Os 126 integrantes do estudo tinham AME e nunca haviam recebido tratamento. Eles começaram a apresentar os sintomas da doença menos de seis meses antes da inclusão no estudo e eram capazes de se sentar, mas não de caminhar de modo independente. Dos participantes, 75 receberam a aplicação do medicamento por meio de uma punção lombar. Os outros 51 integraram o grupo de controle. Nestes, os pesquisadores realizaram uma perfuração mais superficial, sem a injeção de líquido. Todos estavam sob efeito de anestesia durante o procedimento.
Tratamento estabilizou a doença e aumentou a autonomia para se movimentar
“Como o número de neurônios motores é definido desde o nascimento [cada indivíduo nasce com um certo número dessas células, que não se multiplicam nem são repostas ao longo da vida], a dose do tratamento por via intratecal é fixa”, conta a neurologista Adriana Banzzatto Ortega, do Hospital Pequeno Príncipe, uma das autoras do estudo. “Na versão endovenosa do Zolgensma, a dosagem varia de acordo com o peso porque o tratamento é transportado pelo sangue e se distribui por todo o corpo”, explica.
Depois de administrada a terapia gênica ou o procedimento placebo, os pesquisadores acompanharam a evolução dos participantes por um ano. O desempenho dos dois grupos foi medido por uma escala que avalia habilidades motoras, como o controle do tronco, a capacidade de se sentar e de realizar movimentos voluntários. No primeiro mês após o procedimento, as crianças e adolescentes tratadas com a terapia gênica intratecal apresentaram uma melhora modesta, mas significativa dos pontos de vista estatístico e clínico. Em média, o escore deles foi 2,4 pontos mais elevado do que antes do tratamento. Esse efeito durou todo o período de acompanhamento. Já no grupo de controle, a melhora foi de 0,5 ponto.
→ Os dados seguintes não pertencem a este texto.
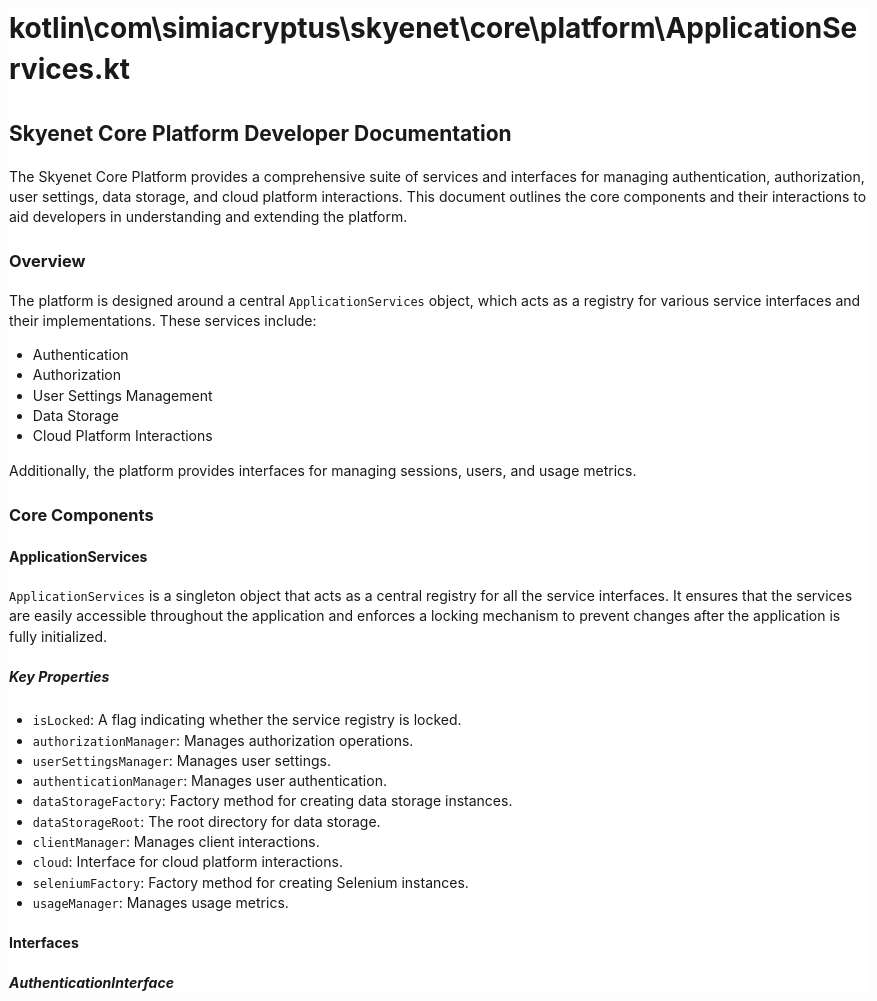# kotlin\com\simiacryptus\skyenet\core\platform\ApplicationServices.kt


## Skyenet Core Platform Developer Documentation

The Skyenet Core Platform provides a comprehensive suite of services and interfaces for managing authentication, authorization, user settings, data storage, and cloud platform interactions. This document outlines the core components and their interactions to aid developers in understanding and extending the platform.


### Overview

The platform is designed around a central `ApplicationServices` object, which acts as a registry for various service interfaces and their implementations. These services include:

- Authentication
- Authorization
- User Settings Management
- Data Storage
- Cloud Platform Interactions

Additionally, the platform provides interfaces for managing sessions, users, and usage metrics.


### Core Components


#### ApplicationServices

`ApplicationServices` is a singleton object that acts as a central registry for all the service interfaces. It ensures that the services are easily accessible throughout the application and enforces a locking mechanism to prevent changes after the application is fully initialized.


##### Key Properties

- `isLocked`: A flag indicating whether the service registry is locked.
- `authorizationManager`: Manages authorization operations.
- `userSettingsManager`: Manages user settings.
- `authenticationManager`: Manages user authentication.
- `dataStorageFactory`: Factory method for creating data storage instances.
- `dataStorageRoot`: The root directory for data storage.
- `clientManager`: Manages client interactions.
- `cloud`: Interface for cloud platform interactions.
- `seleniumFactory`: Factory method for creating Selenium instances.
- `usageManager`: Manages usage metrics.


#### Interfaces


##### AuthenticationInterface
Esses valores são medidos em uma escala que vai de zero a 66 pontos, sendo zero o indicador de incapacidade de realizar atividades de modo independente, e 66 o de alta habilidade motora, como andar sem ajuda de outras pessoas. Se aprovado pela Agência Nacional de Vigilância Sanitária (Anvisa), o tratamento intratecal terá seu custo determinado mais adiante no país.
“Sem tratamento, os pacientes costumam apresentar uma redução média anual de cerca de 2 pontos na escala de mobilidade usada no estudo”, conta Ortega. “Com a terapia, além de estabilização, houve o ganho de 1 a 2 pontos. Isso tem impacto na autonomia dessas crianças e adolescentes, permitindo realizar atividades como se transferir da cadeira de rodas para a cama”, completa.
Com relação à segurança, o perfil de efeitos adversos foi semelhante nos dois grupos. Os eventos mais frequentes foram infecções respiratórias leves, febre e vômito. “A observação de poucos efeitos adversos após um ano é um sinal positivo, mas são necessários estudos de acompanhamento mais robustos para confirmar se a nova via de administração pode se revelar uma alternativa mais eficaz do que as terapias já disponíveis”, afirma a neurologista Alzira Siqueira de Carvalho, da Faculdade de Medicina do ABC (FMABC), que não fez parte do estudo. Ela coordena o Ambulatório de Doenças Neuromusculares da FMABC e participou de pesquisas no exterior mostrando que a identificação precoce da AME e o início rápido do tratamento são fundamentais para melhorar a evolução da criança. “Tratar antes do aparecimento dos sintomas é o que realmente impede a progressão da doença”, explica.